EXERCISE OBJECTIVE
Write the data below out exactly as it stands. Do not include the pictures.

DATA LISTING
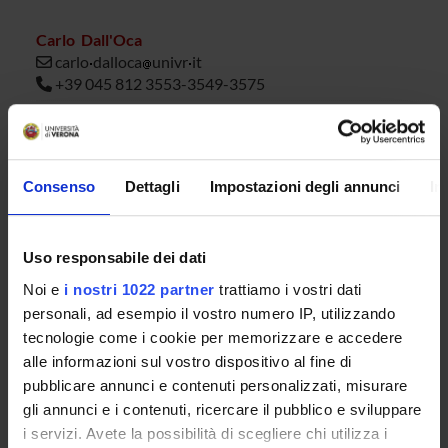
Carlo Dall'Oca
carlo
dalloca
univr
it
+39 045 812 3553-3549-3575
Matteo Ricci
matteo
ricci
univr
it
+39 045 812 3549-3553-3575
Consenso
Dettagli
Impostazioni degli annunci
In
Eugenio Vecchini
eugenio
vecchini
univr
it
+39 045 812 3575 - 3553 - 3549
Uso responsabile dei dati
Noi e
i nostri 1022 partner
trattiamo i vostri dati
personali, ad esempio il vostro numero IP, utilizzando
ANNOUNCEMENTS
tecnologie come i cookie per memorizzare e accedere
alle informazioni sul vostro dispositivo al fine di
AVAILABLE DOCUMENTS
pubblicare annunci e contenuti personalizzati, misurare
gli annunci e i contenuti, ricercare il pubblico e sviluppare
i servizi. Avete la possibilità di scegliere chi utilizza i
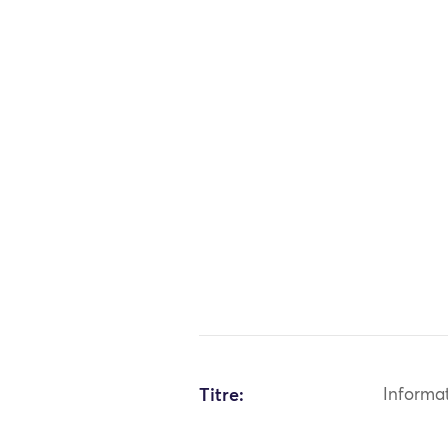
Titre:
Informa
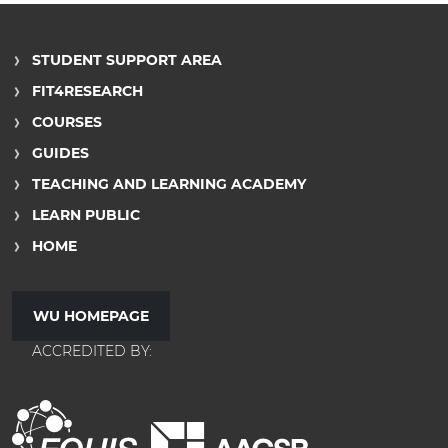
STUDENT SUPPORT AREA
FIT4RESEARCH
COURSES
GUIDES
TEACHING AND LEARNING ACADEMY
LEARN PUBLIC
HOME
WU HOMEPAGE
ACCREDITED BY:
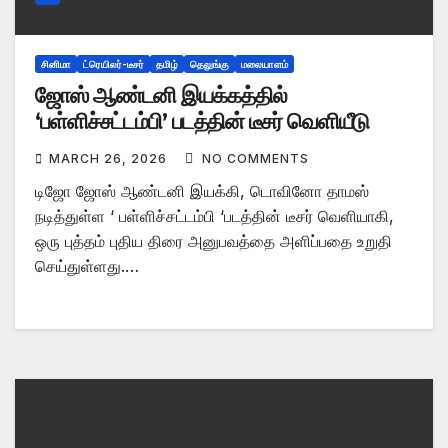
சினிமா
ட்ரெயிலர்-டீசர்
தமிழ்
தெலுங்கு
மலையாளம்
ஜோஸ் ஆண்டனி இயக்கத்தில்
‘பள்ளிச்சட்டம்பி’ படத்தின் டீசர் வெளியீடு
MARCH 26, 2026
NO COMMENTS
டிஜோ ஜோஸ் ஆண்டனி இயக்கி, டொவினோ தாமஸ்
நடித்துள்ள ‘ பள்ளிச்சட்டம்பி ‘படத்தின் டீசர் வெளியாகி,
ஒரு புத்தம் புதிய திரை அனுபவத்தை அளிப்பதை உறுதி
செய்துள்ளது.…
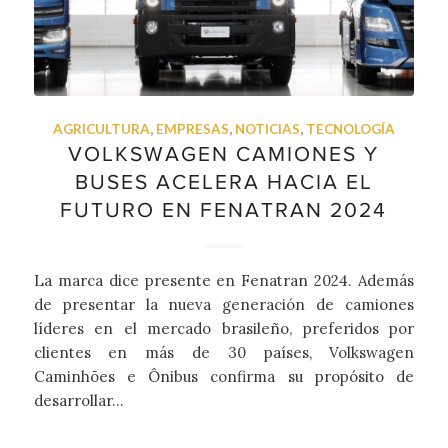
AGRICULTURA
,
EMPRESAS
,
NOTICIAS
,
TECNOLOGÍA
VOLKSWAGEN CAMIONES Y
BUSES ACELERA HACIA EL
FUTURO EN FENATRAN 2024
La marca dice presente en Fenatran 2024. Además
de presentar la nueva generación de camiones
líderes en el mercado brasileño, preferidos por
clientes en más de 30 países, Volkswagen
Caminhões e Ônibus confirma su propósito de
desarrollar…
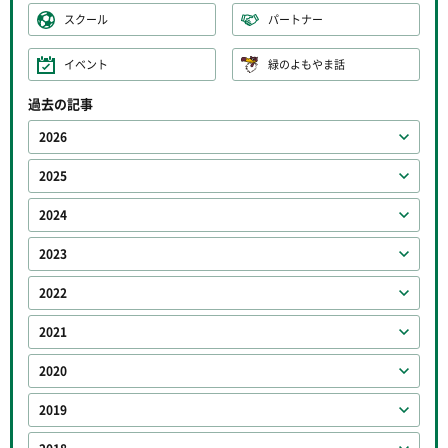
スクール
パートナー
イベント
緑のよもやま話
過去の記事
2026
2025
2024
2023
2022
2021
2020
2019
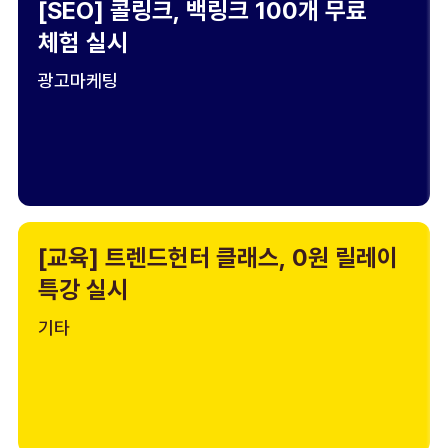
[SEO] 콜링크, 백링크 100개 무료
체험 실시
광고마케팅
[교육] 트렌드헌터 클래스, 0원 릴레이
특강 실시
기타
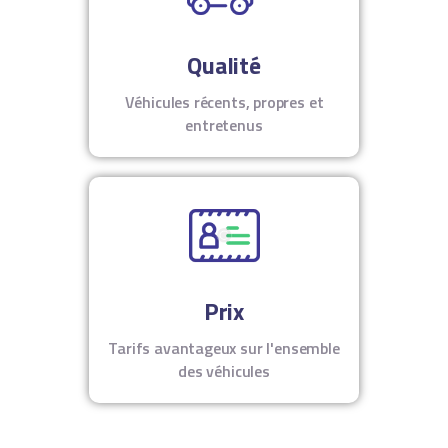
Qualité
Véhicules récents, propres et
entretenus
Prix
Tarifs avantageux sur l'ensemble
des véhicules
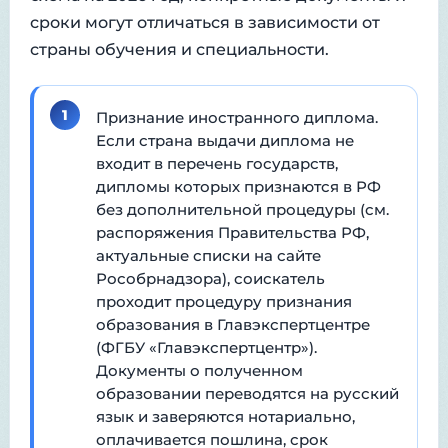
сроки могут отличаться в зависимости от
страны обучения и специальности.
1
Признание иностранного диплома.
Если страна выдачи диплома не
входит в перечень государств,
дипломы которых признаются в РФ
без дополнительной процедуры (см.
распоряжения Правительства РФ,
актуальные списки на сайте
Рособрнадзора), соискатель
проходит процедуру признания
образования в Главэкспертцентре
(ФГБУ «Главэкспертцентр»).
Документы о полученном
образовании переводятся на русский
язык и заверяются нотариально,
оплачивается пошлина, срок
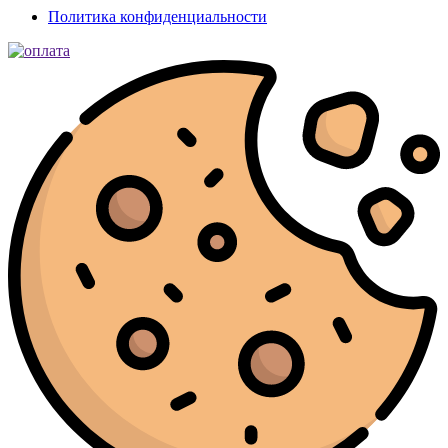
Политика конфиденциальности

FINISHED EXERCISE
Carlo Dall'Oca
carlo
dalloca
univr
it
+39 045 812 3553-3549-3575
Matteo Ricci
matteo
ricci
univr
it
+39 045 812 3549-3553-3575
Consenso
Dettagli
Impostazioni degli annunci
In
Eugenio Vecchini
eugenio
vecchini
univr
it
+39 045 812 3575 - 3553 - 3549
Uso responsabile dei dati
Noi e
i nostri 1022 partner
trattiamo i vostri dati
personali, ad esempio il vostro numero IP, utilizzando
ANNOUNCEMENTS
tecnologie come i cookie per memorizzare e accedere
alle informazioni sul vostro dispositivo al fine di
AVAILABLE DOCUMENTS
pubblicare annunci e contenuti personalizzati, misurare
gli annunci e i contenuti, ricercare il pubblico e sviluppare
i servizi. Avete la possibilità di scegliere chi utilizza i
Titre:
Informa
STUDENT SUPPORT AREA
FIT4RESEARCH
COURSES
GUIDES
TEACHING AND LEARNING ACADEMY
LEARN PUBLIC
HOME
WU HOMEPAGE
ACCREDITED BY:
சினிமா
ட்ரெயிலர்-டீசர்
தமிழ்
தெலுங்கு
மலையாளம்
ஜோஸ் ஆண்டனி இயக்கத்தில்
‘பள்ளிச்சட்டம்பி’ படத்தின் டீசர் வெளியீடு
MARCH 26, 2026
NO COMMENTS
டிஜோ ஜோஸ் ஆண்டனி இயக்கி, டொவினோ தாமஸ்
நடித்துள்ள ‘ பள்ளிச்சட்டம்பி ‘படத்தின் டீசர் வெளியாகி,
ஒரு புத்தம் புதிய திரை அனுபவத்தை அளிப்பதை உறுதி
செய்துள்ளது.…
AGRICULTURA
,
EMPRESAS
,
NOTICIAS
,
TECNOLOGÍA
VOLKSWAGEN CAMIONES Y
BUSES ACELERA HACIA EL
FUTURO EN FENATRAN 2024
La marca dice presente en Fenatran 2024. Además
de presentar la nueva generación de camiones
líderes en el mercado brasileño, preferidos por
clientes en más de 30 países, Volkswagen
Caminhões e Ônibus confirma su propósito de
desarrollar…
スクール
パートナー
イベント
緑のよもやま話
過去の記事
2026
2025
2024
2023
2022
2021
2020
2019
[SEO] 콜링크, 백링크 100개 무료
체험 실시
광고마케팅
[교육] 트렌드헌터 클래스, 0원 릴레이
특강 실시
기타
Qualité
Véhicules récents, propres et
entretenus
Prix
Tarifs avantageux sur l'ensemble
des véhicules
сроки могут отличаться в зависимости от
страны обучения и специальности.
1
Признание иностранного диплома.
Если страна выдачи диплома не
входит в перечень государств,
дипломы которых признаются в РФ
без дополнительной процедуры (см.
распоряжения Правительства РФ,
актуальные списки на сайте
Рособрнадзора), соискатель
проходит процедуру признания
образования в Главэкспертцентре
(ФГБУ «Главэкспертцентр»).
Документы о полученном
образовании переводятся на русский
язык и заверяются нотариально,
оплачивается пошлина, срок
Политика конфиденциальности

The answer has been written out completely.